Otto had lost a leg — ironically fighting on the German side in the First World War — and was fitted with a prosthetic leg in which he managed to smuggle out potato skins from his duties in the kitchens. Undoubtedly, the fact that he was able to smuggle these to his family kept them alive. Had he been caught, he would have paid with his life. Heavily traumatised, Ruth and her parents returned to Slavkov after liberation and started to recover their lives. Ruth had obviously missed four years of education as well as suffering the mental anguish from her experiences.
Ruth eventually married a local man and had two children, Roman and Hana. After the deaths of her parents, Ruth continued to live in the family house she had grown up in, just off the small square where the synagogue still stands in the Jewish quarter of the little town. The living quarters were upstairs and her father’s dental practice was downstairs. In 1992 a chance meeting with Eric and Margaret Strach from Liverpool (Eric spent much of his childhood in Austerlitz visiting his grandparents and aunt) brought her into contact with Nottingham Liberal Synagogue and following her first of two visits to Nottingham she became an honorary member of the congregation. Older members will remember an audience with Ruth in the shul during which she told her story and answered questions. This followed an emotional service when she was called up to the Austerlitz scroll by Czech-born Rabbi Thomas Salamon. Her first visit to Nottingham was the first time she had been around so many of her co-religionists since she was incarcerated in Terezin.

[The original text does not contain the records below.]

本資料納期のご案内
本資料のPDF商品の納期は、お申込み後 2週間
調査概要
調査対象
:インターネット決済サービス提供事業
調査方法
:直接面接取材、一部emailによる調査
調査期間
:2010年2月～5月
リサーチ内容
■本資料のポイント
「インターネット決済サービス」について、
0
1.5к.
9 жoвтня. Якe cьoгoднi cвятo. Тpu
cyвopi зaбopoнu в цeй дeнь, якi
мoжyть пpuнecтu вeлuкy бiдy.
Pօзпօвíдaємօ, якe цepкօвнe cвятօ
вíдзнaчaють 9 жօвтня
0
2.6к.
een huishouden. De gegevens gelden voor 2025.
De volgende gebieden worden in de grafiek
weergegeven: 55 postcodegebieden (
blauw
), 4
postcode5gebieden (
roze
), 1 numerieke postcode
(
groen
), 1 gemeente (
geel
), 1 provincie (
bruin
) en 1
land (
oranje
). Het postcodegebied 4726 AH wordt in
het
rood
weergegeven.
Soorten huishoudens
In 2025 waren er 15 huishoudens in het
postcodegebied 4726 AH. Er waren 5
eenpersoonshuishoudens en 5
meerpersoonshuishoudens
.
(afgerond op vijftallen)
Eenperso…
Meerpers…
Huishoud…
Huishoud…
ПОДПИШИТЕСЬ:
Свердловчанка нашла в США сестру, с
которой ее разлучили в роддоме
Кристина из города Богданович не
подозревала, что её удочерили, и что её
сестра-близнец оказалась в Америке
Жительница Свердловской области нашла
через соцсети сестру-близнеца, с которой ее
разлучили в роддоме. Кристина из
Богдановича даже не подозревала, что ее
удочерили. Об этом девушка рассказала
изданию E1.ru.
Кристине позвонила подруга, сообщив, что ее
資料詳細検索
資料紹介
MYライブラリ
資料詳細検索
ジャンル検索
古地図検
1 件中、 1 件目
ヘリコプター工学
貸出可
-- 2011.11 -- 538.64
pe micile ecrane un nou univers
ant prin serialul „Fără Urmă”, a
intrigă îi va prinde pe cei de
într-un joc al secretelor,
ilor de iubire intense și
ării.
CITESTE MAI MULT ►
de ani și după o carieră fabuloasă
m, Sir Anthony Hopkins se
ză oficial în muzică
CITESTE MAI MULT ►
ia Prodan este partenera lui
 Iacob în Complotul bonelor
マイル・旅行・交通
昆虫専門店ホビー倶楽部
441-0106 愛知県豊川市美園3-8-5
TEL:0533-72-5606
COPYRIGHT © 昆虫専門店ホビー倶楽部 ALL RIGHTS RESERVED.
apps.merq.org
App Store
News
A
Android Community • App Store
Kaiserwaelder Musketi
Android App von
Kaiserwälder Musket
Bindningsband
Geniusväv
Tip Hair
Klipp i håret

Soon after her trip to Nottingham she joined the Brno Jewish community (about 10 miles away from her home) and also visited Israel with them. One can only imagine her reaction to seeing the Jewish state after her childhood experiences and also that of being the only Jewish resident in Slavkov! Ruth suddenly found herself as something of a local celebrity in her town, and she was a constant visitor to the local school to tell the students about her wartime experiences. A few years ago a play about Ruth’s life was commissioned with the help of Lottery funding by the NLS Austerlitz Group. After the play was performed in Nottingham, it was translated into Czech and a performance was put on in Slavkov itself by drama students from the local High School. There was a packed audience to see it — with Ruth and her family in the front row!
Ruth maintained her contact with NLS through the Austerlitz Committee and she was always eager to meet both old and new friends on our many visits to the Czech Republic — the last one only 20 months ago — where she was thrilled to meet a dozen of our children.
In her later years she moved from Slavkov to a retirement home in Brno but returned during holidays when the family were at home. Her husband pre-deceased her 30 years ago. She is survived by her son, daughter, four grandchildren and a growing number of great-grandchildren.